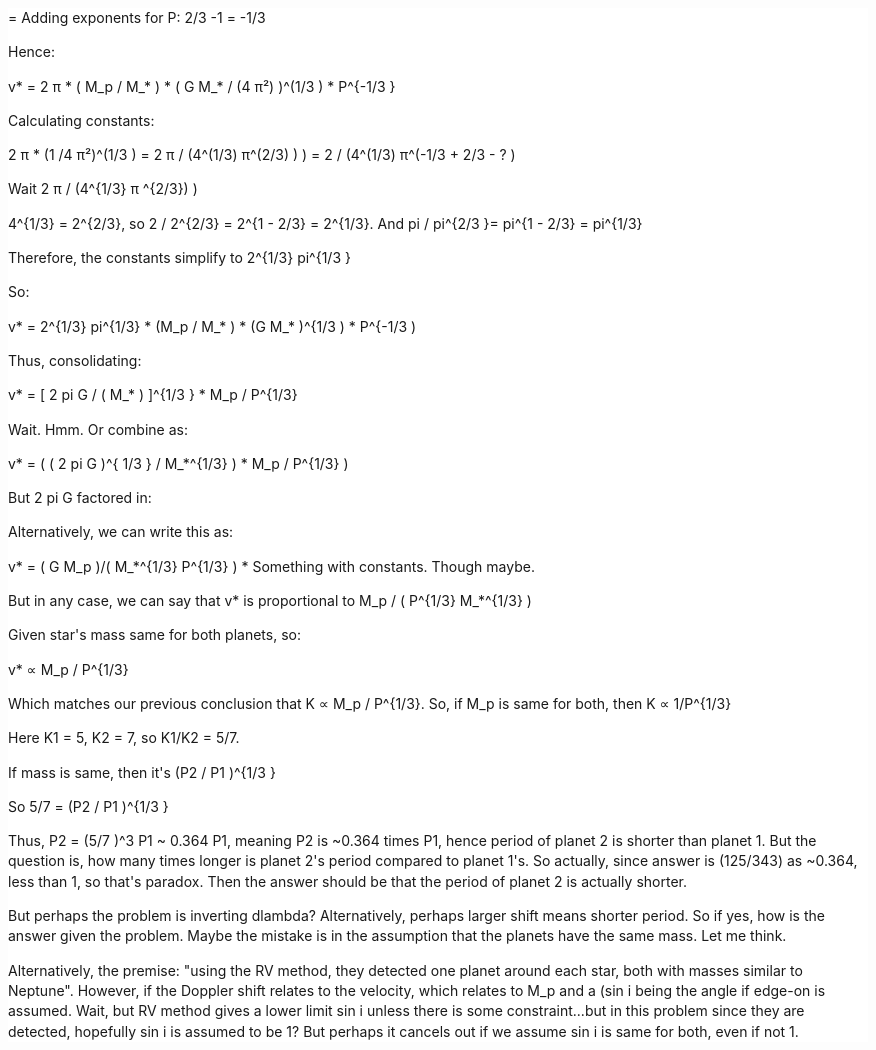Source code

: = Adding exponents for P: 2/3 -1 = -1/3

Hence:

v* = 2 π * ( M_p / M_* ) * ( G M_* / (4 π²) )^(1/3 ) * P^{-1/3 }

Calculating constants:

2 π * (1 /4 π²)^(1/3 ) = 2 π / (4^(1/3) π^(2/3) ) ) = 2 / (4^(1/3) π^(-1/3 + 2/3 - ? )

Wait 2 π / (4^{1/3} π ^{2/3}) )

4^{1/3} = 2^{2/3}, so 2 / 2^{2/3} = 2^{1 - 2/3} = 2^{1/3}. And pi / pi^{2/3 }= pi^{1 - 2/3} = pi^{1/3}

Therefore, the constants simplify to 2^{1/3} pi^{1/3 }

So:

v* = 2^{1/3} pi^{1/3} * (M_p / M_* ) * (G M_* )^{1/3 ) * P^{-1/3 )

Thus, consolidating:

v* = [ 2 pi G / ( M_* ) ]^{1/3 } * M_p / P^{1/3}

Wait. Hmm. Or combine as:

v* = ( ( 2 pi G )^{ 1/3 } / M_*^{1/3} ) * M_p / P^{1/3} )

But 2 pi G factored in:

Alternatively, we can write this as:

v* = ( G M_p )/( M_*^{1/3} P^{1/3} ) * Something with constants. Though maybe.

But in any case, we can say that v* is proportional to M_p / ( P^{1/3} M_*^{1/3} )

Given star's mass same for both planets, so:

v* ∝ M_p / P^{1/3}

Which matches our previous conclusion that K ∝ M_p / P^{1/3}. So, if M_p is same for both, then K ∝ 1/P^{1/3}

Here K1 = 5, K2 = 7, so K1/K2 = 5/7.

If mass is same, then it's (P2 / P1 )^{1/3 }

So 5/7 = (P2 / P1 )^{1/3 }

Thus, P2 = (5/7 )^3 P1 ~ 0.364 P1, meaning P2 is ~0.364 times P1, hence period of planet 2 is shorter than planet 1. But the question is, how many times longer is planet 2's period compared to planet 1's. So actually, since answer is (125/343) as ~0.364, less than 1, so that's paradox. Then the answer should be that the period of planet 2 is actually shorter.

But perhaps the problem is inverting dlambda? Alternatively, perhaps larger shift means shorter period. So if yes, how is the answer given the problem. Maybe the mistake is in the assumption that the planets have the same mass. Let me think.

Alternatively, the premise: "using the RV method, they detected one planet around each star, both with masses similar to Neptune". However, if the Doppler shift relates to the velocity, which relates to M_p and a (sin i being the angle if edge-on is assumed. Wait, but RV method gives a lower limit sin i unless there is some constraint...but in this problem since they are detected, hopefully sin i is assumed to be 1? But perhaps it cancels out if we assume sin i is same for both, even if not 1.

+===+

Assigned task => The line containing "v* = ( ( 2 pi G" marks the end; please output exactly the lines of the listing above from its first line through that line, without pictures.

The answer =>
Source code

: = Adding exponents for P: 2/3 -1 = -1/3

Hence:

v* = 2 π * ( M_p / M_* ) * ( G M_* / (4 π²) )^(1/3 ) * P^{-1/3 }

Calculating constants:

2 π * (1 /4 π²)^(1/3 ) = 2 π / (4^(1/3) π^(2/3) ) ) = 2 / (4^(1/3) π^(-1/3 + 2/3 - ? )

Wait 2 π / (4^{1/3} π ^{2/3}) )

4^{1/3} = 2^{2/3}, so 2 / 2^{2/3} = 2^{1 - 2/3} = 2^{1/3}. And pi / pi^{2/3 }= pi^{1 - 2/3} = pi^{1/3}

Therefore, the constants simplify to 2^{1/3} pi^{1/3 }

So:

v* = 2^{1/3} pi^{1/3} * (M_p / M_* ) * (G M_* )^{1/3 ) * P^{-1/3 )

Thus, consolidating:

v* = [ 2 pi G / ( M_* ) ]^{1/3 } * M_p / P^{1/3}

Wait. Hmm. Or combine as:

v* = ( ( 2 pi G )^{ 1/3 } / M_*^{1/3} ) * M_p / P^{1/3} )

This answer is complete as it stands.